Which lines below contain the word "developed", matching its case exactly? Filter them out and copy each one.
[START OF Exercise materials]
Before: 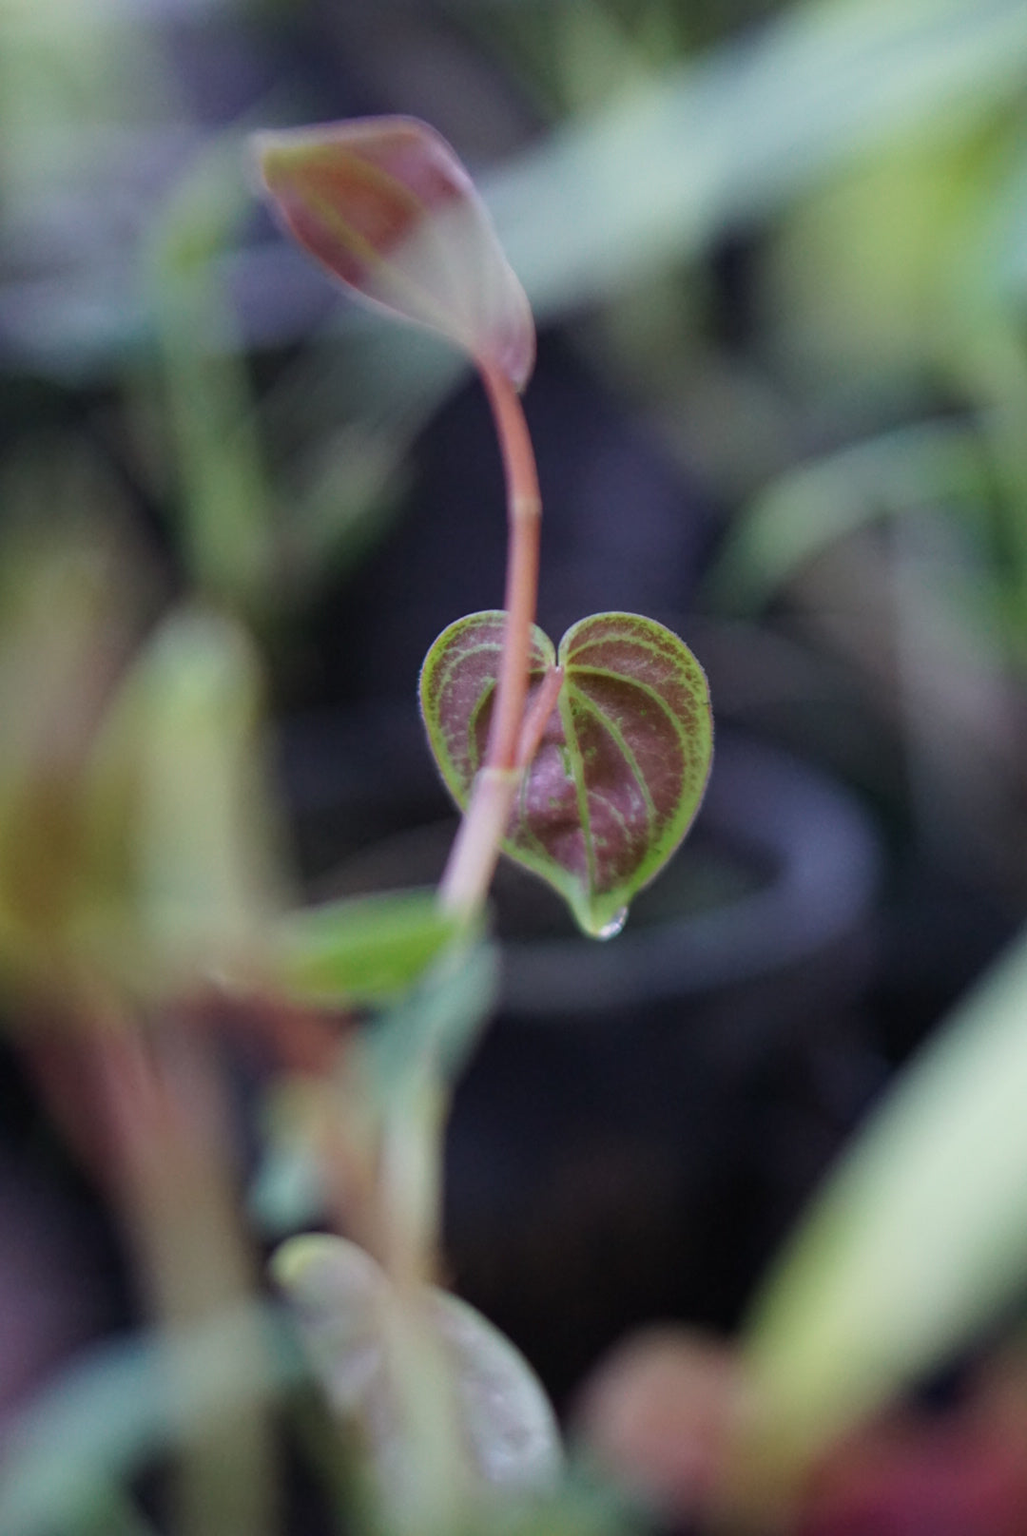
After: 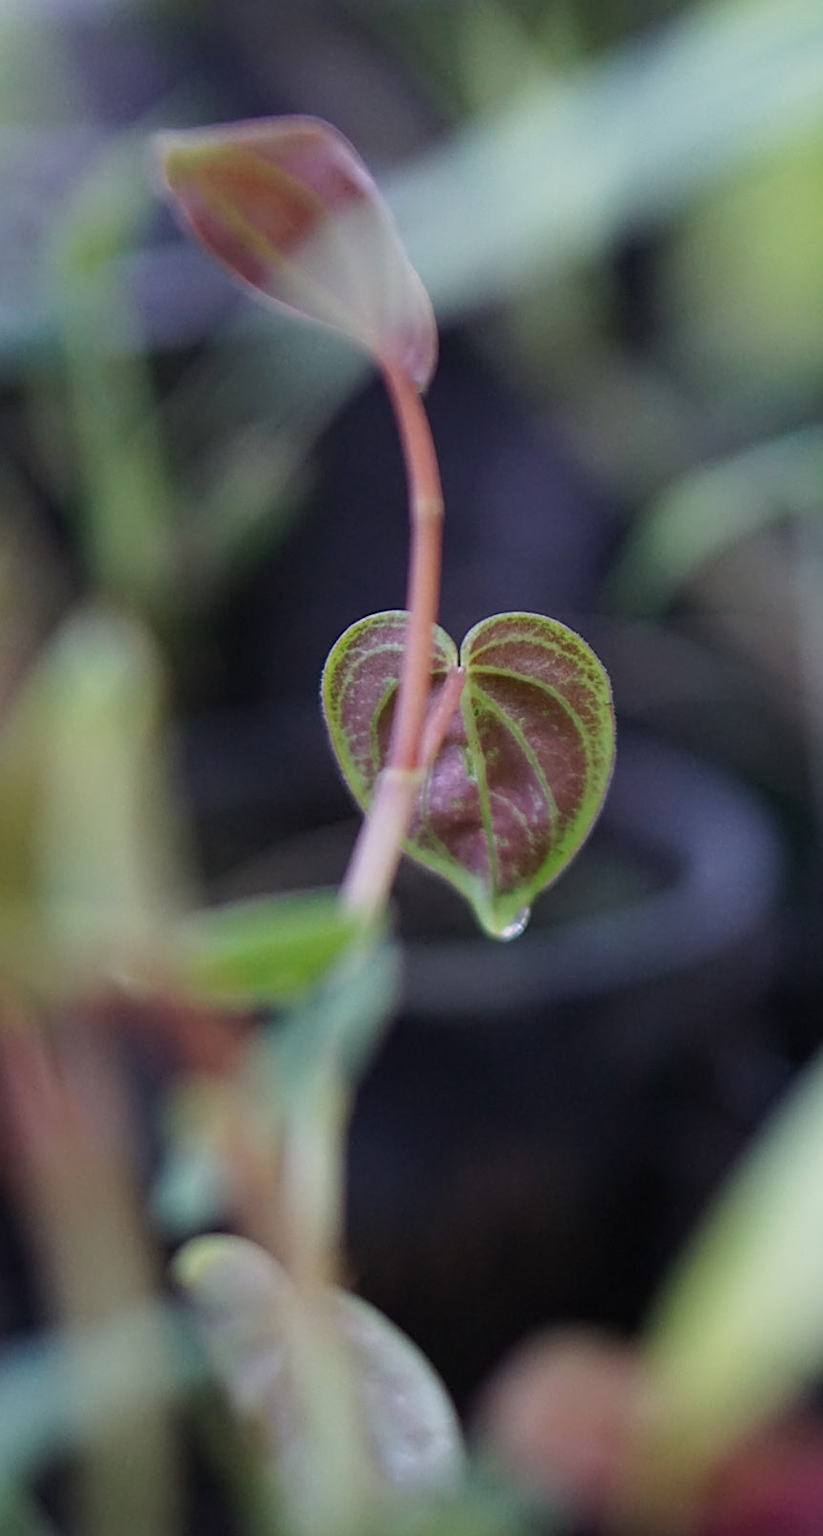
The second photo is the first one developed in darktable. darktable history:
sharpen: on, module defaults
crop and rotate: left 9.597%, right 10.195%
[END OF Exercise materials]
## Written solution
The second photo is the first one developed in darktable. darktable history:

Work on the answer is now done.